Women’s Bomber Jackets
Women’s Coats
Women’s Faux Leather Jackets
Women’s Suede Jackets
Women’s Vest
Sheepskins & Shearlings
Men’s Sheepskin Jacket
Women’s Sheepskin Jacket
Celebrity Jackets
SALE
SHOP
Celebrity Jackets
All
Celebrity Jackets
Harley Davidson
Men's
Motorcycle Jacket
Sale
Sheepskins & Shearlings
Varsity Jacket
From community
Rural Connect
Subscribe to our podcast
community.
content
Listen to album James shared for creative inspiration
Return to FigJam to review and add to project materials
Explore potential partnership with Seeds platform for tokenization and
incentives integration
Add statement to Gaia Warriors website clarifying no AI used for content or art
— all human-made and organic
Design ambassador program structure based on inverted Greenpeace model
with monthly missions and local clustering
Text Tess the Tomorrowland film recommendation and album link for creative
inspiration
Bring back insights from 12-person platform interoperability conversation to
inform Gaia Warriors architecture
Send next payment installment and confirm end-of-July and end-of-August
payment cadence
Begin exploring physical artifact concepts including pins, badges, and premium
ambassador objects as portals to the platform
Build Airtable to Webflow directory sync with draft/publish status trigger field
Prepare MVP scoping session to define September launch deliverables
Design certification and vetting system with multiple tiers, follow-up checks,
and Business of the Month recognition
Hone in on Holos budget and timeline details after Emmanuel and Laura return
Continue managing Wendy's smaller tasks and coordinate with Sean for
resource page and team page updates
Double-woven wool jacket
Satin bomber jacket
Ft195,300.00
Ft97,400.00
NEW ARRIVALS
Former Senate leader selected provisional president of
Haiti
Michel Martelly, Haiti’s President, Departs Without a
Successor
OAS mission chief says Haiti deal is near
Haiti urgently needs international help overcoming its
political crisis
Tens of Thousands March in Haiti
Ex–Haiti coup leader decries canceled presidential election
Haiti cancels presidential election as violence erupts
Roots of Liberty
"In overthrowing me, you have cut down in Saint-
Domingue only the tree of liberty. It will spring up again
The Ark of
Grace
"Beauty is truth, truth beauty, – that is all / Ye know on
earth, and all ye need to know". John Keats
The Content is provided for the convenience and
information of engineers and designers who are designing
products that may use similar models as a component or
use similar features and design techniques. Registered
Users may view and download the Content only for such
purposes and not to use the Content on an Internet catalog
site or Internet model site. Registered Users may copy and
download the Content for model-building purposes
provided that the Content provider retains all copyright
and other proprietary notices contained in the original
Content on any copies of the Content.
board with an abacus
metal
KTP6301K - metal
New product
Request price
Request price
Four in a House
• • • • • • •
Directions:
Convert the items, from the first line up to and including the line with "resource page and team page updates", into a Markdown table with the columns Row and Line. Number each line in the Row column and leave out blank lines.

Answer to this problem:
| Row | Line |
|---|---|
| 1 | Women’s Bomber Jackets |
| 2 | Women’s Coats |
| 3 | Women’s Faux Leather Jackets |
| 4 | Women’s Suede Jackets |
| 5 | Women’s Vest |
| 6 | Sheepskins & Shearlings |
| 7 | Men’s Sheepskin Jacket |
| 8 | Women’s Sheepskin Jacket |
| 9 | Celebrity Jackets |
| 10 | SALE |
| 11 | SHOP |
| 12 | Celebrity Jackets |
| 13 | All |
| 14 | Celebrity Jackets |
| 15 | Harley Davidson |
| 16 | Men's |
| 17 | Motorcycle Jacket |
| 18 | Sale |
| 19 | Sheepskins & Shearlings |
| 20 | Varsity Jacket |
| 21 | From community |
| 22 | Rural Connect |
| 23 | Subscribe to our podcast |
| 24 | community. |
| 25 | content |
| 26 | Listen to album James shared for creative inspiration |
| 27 | Return to FigJam to review and add to project materials |
| 28 | Explore potential partnership with Seeds platform for tokenization and |
| 29 | incentives integration |
| 30 | Add statement to Gaia Warriors website clarifying no AI used for content or art |
| 31 | — all human-made and organic |
| 32 | Design ambassador program structure based on inverted Greenpeace model |
| 33 | with monthly missions and local clustering |
| 34 | Text Tess the Tomorrowland film recommendation and album link for creative |
| 35 | inspiration |
| 36 | Bring back insights from 12-person platform interoperability conversation to |
| 37 | inform Gaia Warriors architecture |
| 38 | Send next payment installment and confirm end-of-July and end-of-August |
| 39 | payment cadence |
| 40 | Begin exploring physical artifact concepts including pins, badges, and premium |
| 41 | ambassador objects as portals to the platform |
| 42 | Build Airtable to Webflow directory sync with draft/publish status trigger field |
| 43 | Prepare MVP scoping session to define September launch deliverables |
| 44 | Design certification and vetting system with multiple tiers, follow-up checks, |
| 45 | and Business of the Month recognition |
| 46 | Hone in on Holos budget and timeline details after Emmanuel and Laura return |
| 47 | Continue managing Wendy's smaller tasks and coordinate with Sean for |
| 48 | resource page and team page updates |